* [Work order] Reproduce the entries from their beginning through the line containing "Product specifications", both ends included. Omit the pictures.

* [Data provided]
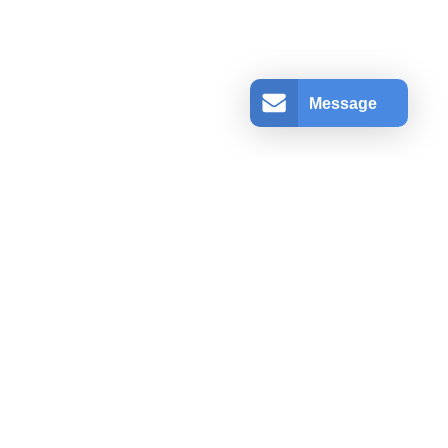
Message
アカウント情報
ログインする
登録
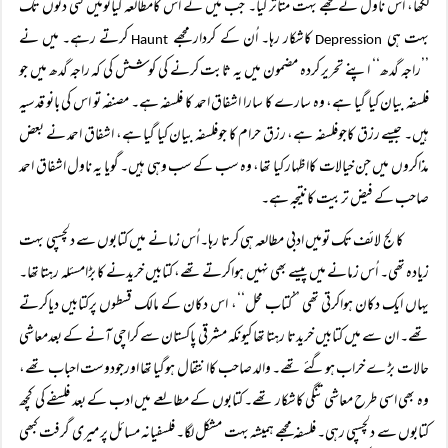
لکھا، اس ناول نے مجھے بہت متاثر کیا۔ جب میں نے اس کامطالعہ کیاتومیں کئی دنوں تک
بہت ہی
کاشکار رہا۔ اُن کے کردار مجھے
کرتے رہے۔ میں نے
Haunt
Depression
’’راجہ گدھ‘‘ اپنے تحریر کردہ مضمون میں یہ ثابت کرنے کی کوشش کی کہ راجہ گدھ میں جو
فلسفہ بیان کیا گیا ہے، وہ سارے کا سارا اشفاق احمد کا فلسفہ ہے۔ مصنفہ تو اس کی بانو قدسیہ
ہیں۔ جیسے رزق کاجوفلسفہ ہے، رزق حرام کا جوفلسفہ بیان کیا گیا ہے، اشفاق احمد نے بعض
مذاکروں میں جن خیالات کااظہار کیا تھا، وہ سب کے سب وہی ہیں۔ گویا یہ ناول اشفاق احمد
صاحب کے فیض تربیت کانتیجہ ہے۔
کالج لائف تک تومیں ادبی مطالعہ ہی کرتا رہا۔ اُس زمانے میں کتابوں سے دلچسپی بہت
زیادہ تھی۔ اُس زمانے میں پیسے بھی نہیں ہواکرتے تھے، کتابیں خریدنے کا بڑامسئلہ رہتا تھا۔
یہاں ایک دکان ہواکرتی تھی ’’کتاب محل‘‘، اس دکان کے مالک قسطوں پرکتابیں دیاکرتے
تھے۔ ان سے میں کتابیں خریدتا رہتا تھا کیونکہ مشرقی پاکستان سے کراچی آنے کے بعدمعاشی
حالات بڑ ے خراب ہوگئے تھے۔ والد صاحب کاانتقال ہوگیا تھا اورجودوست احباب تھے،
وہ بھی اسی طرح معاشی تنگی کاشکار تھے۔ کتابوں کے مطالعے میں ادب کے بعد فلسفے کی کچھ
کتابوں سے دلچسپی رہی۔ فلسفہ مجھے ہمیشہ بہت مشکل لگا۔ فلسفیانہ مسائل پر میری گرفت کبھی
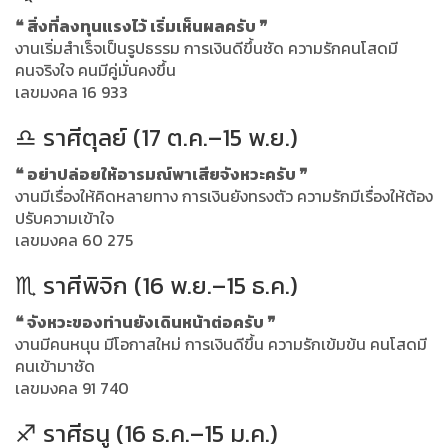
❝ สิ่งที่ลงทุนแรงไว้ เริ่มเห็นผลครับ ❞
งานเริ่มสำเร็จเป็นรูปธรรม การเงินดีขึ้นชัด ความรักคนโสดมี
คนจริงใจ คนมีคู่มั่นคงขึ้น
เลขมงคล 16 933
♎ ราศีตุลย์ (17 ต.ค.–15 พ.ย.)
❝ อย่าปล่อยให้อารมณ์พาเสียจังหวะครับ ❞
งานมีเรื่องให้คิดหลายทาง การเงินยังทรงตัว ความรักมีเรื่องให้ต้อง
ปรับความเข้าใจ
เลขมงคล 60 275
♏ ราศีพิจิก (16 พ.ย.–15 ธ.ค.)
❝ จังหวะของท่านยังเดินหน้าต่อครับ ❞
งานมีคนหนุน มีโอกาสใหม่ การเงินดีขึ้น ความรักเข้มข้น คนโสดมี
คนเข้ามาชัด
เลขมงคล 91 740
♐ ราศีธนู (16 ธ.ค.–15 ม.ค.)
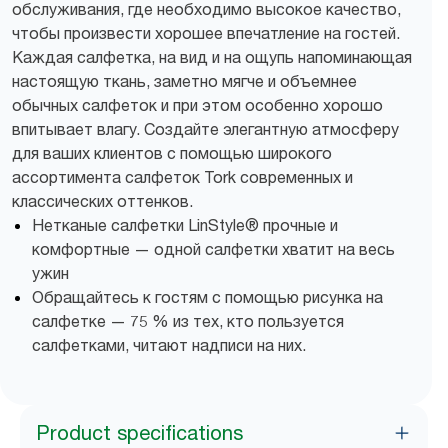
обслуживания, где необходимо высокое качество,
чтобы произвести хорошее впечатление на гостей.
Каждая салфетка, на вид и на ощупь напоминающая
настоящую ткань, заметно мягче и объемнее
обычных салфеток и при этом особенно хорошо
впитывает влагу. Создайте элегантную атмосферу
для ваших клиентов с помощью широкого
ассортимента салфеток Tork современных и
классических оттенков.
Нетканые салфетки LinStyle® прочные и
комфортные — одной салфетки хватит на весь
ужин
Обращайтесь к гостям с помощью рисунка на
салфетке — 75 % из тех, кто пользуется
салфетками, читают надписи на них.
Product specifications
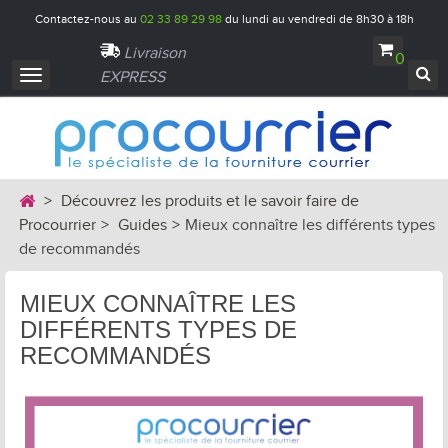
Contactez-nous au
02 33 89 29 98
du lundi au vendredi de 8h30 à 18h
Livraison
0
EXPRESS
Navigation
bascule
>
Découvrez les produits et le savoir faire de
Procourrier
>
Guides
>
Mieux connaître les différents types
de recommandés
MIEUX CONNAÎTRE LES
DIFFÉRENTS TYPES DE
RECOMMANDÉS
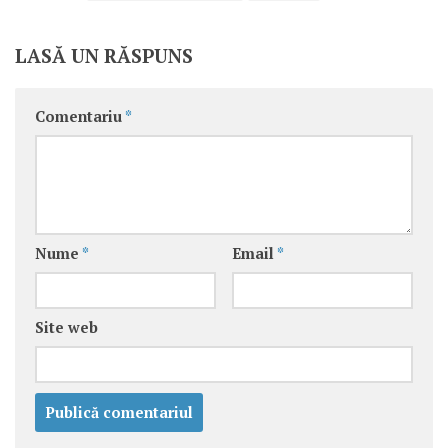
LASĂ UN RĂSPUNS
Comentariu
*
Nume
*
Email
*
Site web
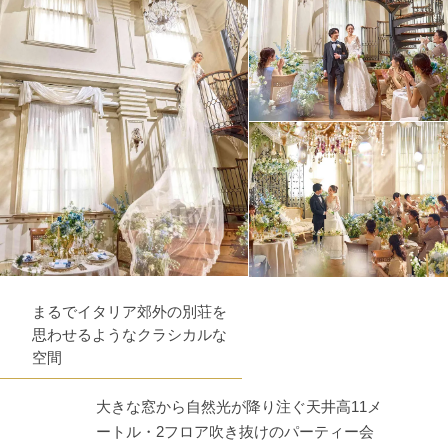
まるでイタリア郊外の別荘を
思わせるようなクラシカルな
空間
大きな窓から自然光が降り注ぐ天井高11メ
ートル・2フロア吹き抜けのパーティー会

* [Answer to the problem]
Message
アカウント情報
ログインする
登録
لکھا، اس ناول نے مجھے بہت متاثر کیا۔ جب میں نے اس کامطالعہ کیاتومیں کئی دنوں تک
بہت ہی
کاشکار رہا۔ اُن کے کردار مجھے
کرتے رہے۔ میں نے
Haunt
Depression
’’راجہ گدھ‘‘ اپنے تحریر کردہ مضمون میں یہ ثابت کرنے کی کوشش کی کہ راجہ گدھ میں جو
فلسفہ بیان کیا گیا ہے، وہ سارے کا سارا اشفاق احمد کا فلسفہ ہے۔ مصنفہ تو اس کی بانو قدسیہ
ہیں۔ جیسے رزق کاجوفلسفہ ہے، رزق حرام کا جوفلسفہ بیان کیا گیا ہے، اشفاق احمد نے بعض
مذاکروں میں جن خیالات کااظہار کیا تھا، وہ سب کے سب وہی ہیں۔ گویا یہ ناول اشفاق احمد
صاحب کے فیض تربیت کانتیجہ ہے۔
کالج لائف تک تومیں ادبی مطالعہ ہی کرتا رہا۔ اُس زمانے میں کتابوں سے دلچسپی بہت
زیادہ تھی۔ اُس زمانے میں پیسے بھی نہیں ہواکرتے تھے، کتابیں خریدنے کا بڑامسئلہ رہتا تھا۔
یہاں ایک دکان ہواکرتی تھی ’’کتاب محل‘‘، اس دکان کے مالک قسطوں پرکتابیں دیاکرتے
تھے۔ ان سے میں کتابیں خریدتا رہتا تھا کیونکہ مشرقی پاکستان سے کراچی آنے کے بعدمعاشی
حالات بڑ ے خراب ہوگئے تھے۔ والد صاحب کاانتقال ہوگیا تھا اورجودوست احباب تھے،
وہ بھی اسی طرح معاشی تنگی کاشکار تھے۔ کتابوں کے مطالعے میں ادب کے بعد فلسفے کی کچھ
کتابوں سے دلچسپی رہی۔ فلسفہ مجھے ہمیشہ بہت مشکل لگا۔ فلسفیانہ مسائل پر میری گرفت کبھی
❝ สิ่งที่ลงทุนแรงไว้ เริ่มเห็นผลครับ ❞
งานเริ่มสำเร็จเป็นรูปธรรม การเงินดีขึ้นชัด ความรักคนโสดมี
คนจริงใจ คนมีคู่มั่นคงขึ้น
เลขมงคล 16 933
♎ ราศีตุลย์ (17 ต.ค.–15 พ.ย.)
❝ อย่าปล่อยให้อารมณ์พาเสียจังหวะครับ ❞
งานมีเรื่องให้คิดหลายทาง การเงินยังทรงตัว ความรักมีเรื่องให้ต้อง
ปรับความเข้าใจ
เลขมงคล 60 275
♏ ราศีพิจิก (16 พ.ย.–15 ธ.ค.)
❝ จังหวะของท่านยังเดินหน้าต่อครับ ❞
งานมีคนหนุน มีโอกาสใหม่ การเงินดีขึ้น ความรักเข้มข้น คนโสดมี
คนเข้ามาชัด
เลขมงคล 91 740
♐ ราศีธนู (16 ธ.ค.–15 ม.ค.)
обслуживания, где необходимо высокое качество,
чтобы произвести хорошее впечатление на гостей.
Каждая салфетка, на вид и на ощупь напоминающая
настоящую ткань, заметно мягче и объемнее
обычных салфеток и при этом особенно хорошо
впитывает влагу. Создайте элегантную атмосферу
для ваших клиентов с помощью широкого
ассортимента салфеток Tork современных и
классических оттенков.
Нетканые салфетки LinStyle® прочные и
комфортные — одной салфетки хватит на весь
ужин
Обращайтесь к гостям с помощью рисунка на
салфетке — 75 % из тех, кто пользуется
салфетками, читают надписи на них.
Product specifications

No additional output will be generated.